Global bond yields have risen in sympathy with depressed sentiment, adding to nervousness over when the Federal Reserve might decide to raise rates.
MSCI's broadest index of Asia-Pacific shares outside Japan edged down 0.1 percent.
Japan's Nikkei lost 0.6 percent and Australian stocks shed 0.1 percent. South Korea's Kospi was little changed.
The soggy Asian start followed an uninspiring performance overnight on Wall Street where the Dow lost 0.2 percent and the S&P 500 shed 0.1 percent, with uncertainty over future interest rate hikes and lower energy shares weighing.
While expectations over a Fed rate hike at next week's meeting have faded, investors have been bracing for a tightening before year-end.

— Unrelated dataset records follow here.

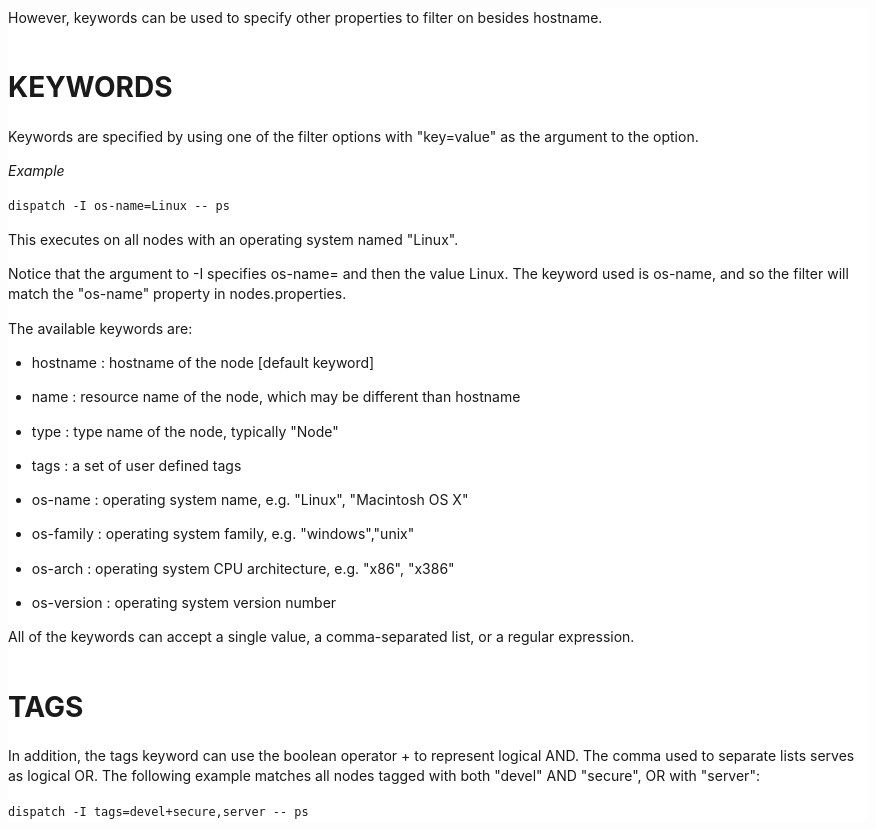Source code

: However, keywords can be used to specify other properties to filter on
besides hostname.

# KEYWORDS

Keywords are specified by using one of the filter options with
"key=value" as the argument to the option.

*Example*

    dispatch -I os-name=Linux -- ps

This executes on all nodes with an operating system named "Linux".

Notice that the argument to -I specifies os-name= and then the value
Linux. The keyword used is os-name, and so the filter will match the
"os-name" property in nodes.properties.

The available keywords are:

*  hostname 
: hostname of the node [default keyword]

*  name 
: resource name of the node, which may be different than hostname

*  type 
: type name of the node, typically "Node"

*  tags 
: a set of user defined tags

*  os-name :
 operating system name, e.g. "Linux", "Macintosh OS X"

*  os-family 
: operating system family, e.g. "windows","unix"

*  os-arch 
: operating system CPU architecture, e.g. "x86", "x386"

*  os-version 
: operating system version number

All of the keywords can accept a single value, a comma-separated list,
or a regular expression.

# TAGS

In addition, the tags keyword can use the boolean operator + to
represent logical AND. The comma used to separate lists serves as
logical OR. The following example matches all nodes tagged with both
"devel" AND "secure", OR with "server":


    dispatch -I tags=devel+secure,server -- ps
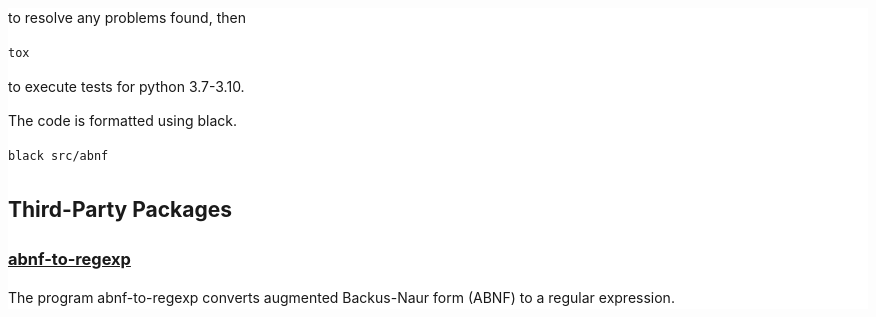 to resolve any problems found, then 

    tox
    
to execute tests for python 3.7-3.10.


The code is formatted using black.

    black src/abnf



## Third-Party Packages


### [abnf-to-regexp](https://pypi.org/project/abnf-to-regexp/1.0.0/)

The program abnf-to-regexp converts augmented Backus-Naur form (ABNF) to a regular expression.
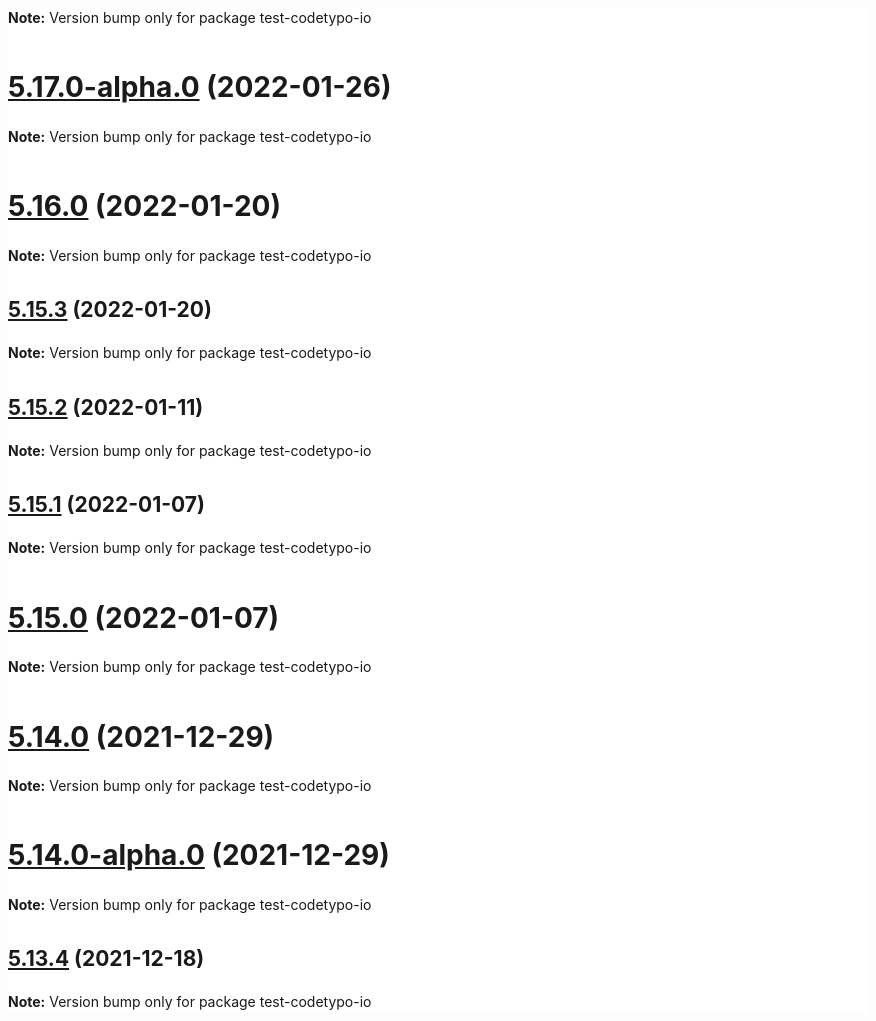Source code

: **Note:** Version bump only for package test-codetypo-io

# [5.17.0-alpha.0](https://github.com/khulnasoft/codetypo/compare/v5.16.0...v5.17.0-alpha.0) (2022-01-26)

**Note:** Version bump only for package test-codetypo-io

# [5.16.0](https://github.com/khulnasoft/codetypo/compare/v5.15.3...v5.16.0) (2022-01-20)

**Note:** Version bump only for package test-codetypo-io

## [5.15.3](https://github.com/khulnasoft/codetypo/compare/v5.15.2...v5.15.3) (2022-01-20)

**Note:** Version bump only for package test-codetypo-io

## [5.15.2](https://github.com/khulnasoft/codetypo/compare/v5.15.1...v5.15.2) (2022-01-11)

**Note:** Version bump only for package test-codetypo-io

## [5.15.1](https://github.com/khulnasoft/codetypo/compare/v5.15.0...v5.15.1) (2022-01-07)

**Note:** Version bump only for package test-codetypo-io

# [5.15.0](https://github.com/khulnasoft/codetypo/compare/v5.14.0...v5.15.0) (2022-01-07)

**Note:** Version bump only for package test-codetypo-io

# [5.14.0](https://github.com/khulnasoft/codetypo/compare/v5.14.0-alpha.0...v5.14.0) (2021-12-29)

**Note:** Version bump only for package test-codetypo-io

# [5.14.0-alpha.0](https://github.com/khulnasoft/codetypo/compare/v5.13.4...v5.14.0-alpha.0) (2021-12-29)

**Note:** Version bump only for package test-codetypo-io

## [5.13.4](https://github.com/khulnasoft/codetypo/compare/v5.13.3...v5.13.4) (2021-12-18)

**Note:** Version bump only for package test-codetypo-io
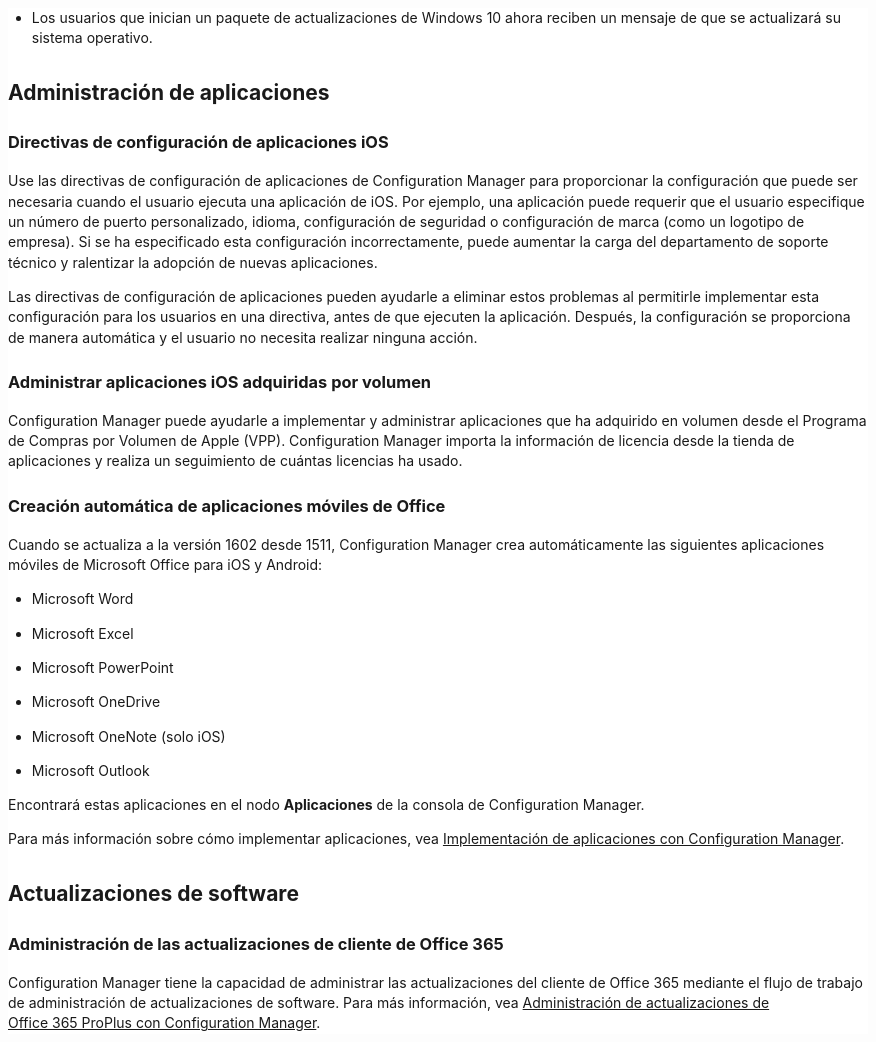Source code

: -   Los usuarios que inician un paquete de actualizaciones de Windows 10 ahora reciben un mensaje de que se actualizará su sistema operativo.  

## <a name="application-management"></a>Administración de aplicaciones  

### <a name="ios-app-configuration-policies"></a>Directivas de configuración de aplicaciones iOS  
 Use las directivas de configuración de aplicaciones de Configuration Manager para proporcionar la configuración que puede ser necesaria cuando el usuario ejecuta una aplicación de iOS. Por ejemplo, una aplicación puede requerir que el usuario especifique un número de puerto personalizado, idioma, configuración de seguridad o configuración de marca (como un logotipo de empresa). Si se ha especificado esta configuración incorrectamente, puede aumentar la carga del departamento de soporte técnico y ralentizar la adopción de nuevas aplicaciones.  

 Las directivas de configuración de aplicaciones pueden ayudarle a eliminar estos problemas al permitirle implementar esta configuración para los usuarios en una directiva, antes de que ejecuten la aplicación. Después, la configuración se proporciona de manera automática y el usuario no necesita realizar ninguna acción.

### <a name="manage-volume-purchased-ios-apps"></a>Administrar aplicaciones iOS adquiridas por volumen  
 Configuration Manager puede ayudarle a implementar y administrar aplicaciones que ha adquirido en volumen desde el Programa de Compras por Volumen de Apple (VPP). Configuration Manager importa la información de licencia desde la tienda de aplicaciones y realiza un seguimiento de cuántas licencias ha usado.  


### <a name="automatic-creation-of-office-mobile-apps"></a>Creación automática de aplicaciones móviles de Office  
 Cuando se actualiza a la versión 1602 desde 1511, Configuration Manager crea automáticamente las siguientes aplicaciones móviles de Microsoft Office para iOS y Android:  

-   Microsoft Word  

-   Microsoft Excel  

-   Microsoft PowerPoint  

-   Microsoft OneDrive  

-   Microsoft OneNote (solo iOS)  

-   Microsoft Outlook  

Encontrará estas aplicaciones en el nodo **Aplicaciones** de la consola de Configuration Manager.  

 Para más información sobre cómo implementar aplicaciones, vea [Implementación de aplicaciones con Configuration Manager](../../../apps/deploy-use/deploy-applications.md).  

## <a name="software-updates"></a>Actualizaciones de software  

### <a name="manage-office-365-client-updates"></a>Administración de las actualizaciones de cliente de Office 365  
 Configuration Manager tiene la capacidad de administrar las actualizaciones del cliente de Office 365 mediante el flujo de trabajo de administración de actualizaciones de software. Para más información, vea [Administración de actualizaciones de Office 365 ProPlus con Configuration Manager](../../../sum/deploy-use/manage-office-365-proplus-updates.md).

Perceived limits to the extensive monetary easings led by major central banks like the European Central Bank and the Bank of Japan have also soured broader risk sentiment, driving global debt yields higher.
The Bank of England will be a focus on Thursday. The central bank is seen standing pat after easing policy last month, amid signs it overestimated the initial shock to Britain's economy from June's Brexit vote.
"Having just increased stimulus in August, the BoE won't be eager to add bond purchases or cut interest rates again," wrote Kathy Lien, managing director of FX Strategy at BK Asset Management.
"Recent data shows how their efforts have paid off so while the BoE will leave the door open to additional stimulus, they should note the improvements in the economy and signal to the market that they are in wait and see mode."
Sterling added to modest gains made overnight and was last up 0.2 percent at $1.3266.
Elsewhere, the dollar was little changed at 102.555 yen. It had briefly risen above 103.00 the previous day on speculation the BOJ would increase stimulus next week.
The euro was steady at $1.1246.
Brent crude limped up 0.5 percent to $46.07 a barrel after dropping 2.6 percent on Wednesday when data showing large weekly builds in U.S. petroleum products offset a surprise draw in crude stockpiles.
The 10-year U.S. Treasury note yield stood at 1.697 percent after sliding overnight to as low as 1.682 percent.
The 10-year yield fell as bond market weakness, which had sent it to a three-month high of 1.752 percent earlier this week, ebbed slightly.
Long-dated bonds have underperformed for much of the past month in line with a steepening yield curve in Japanese government bonds. The BOJ is studying options to steepen the yield curve to help prompt new lending by banks that have been hurt by low long-term rates.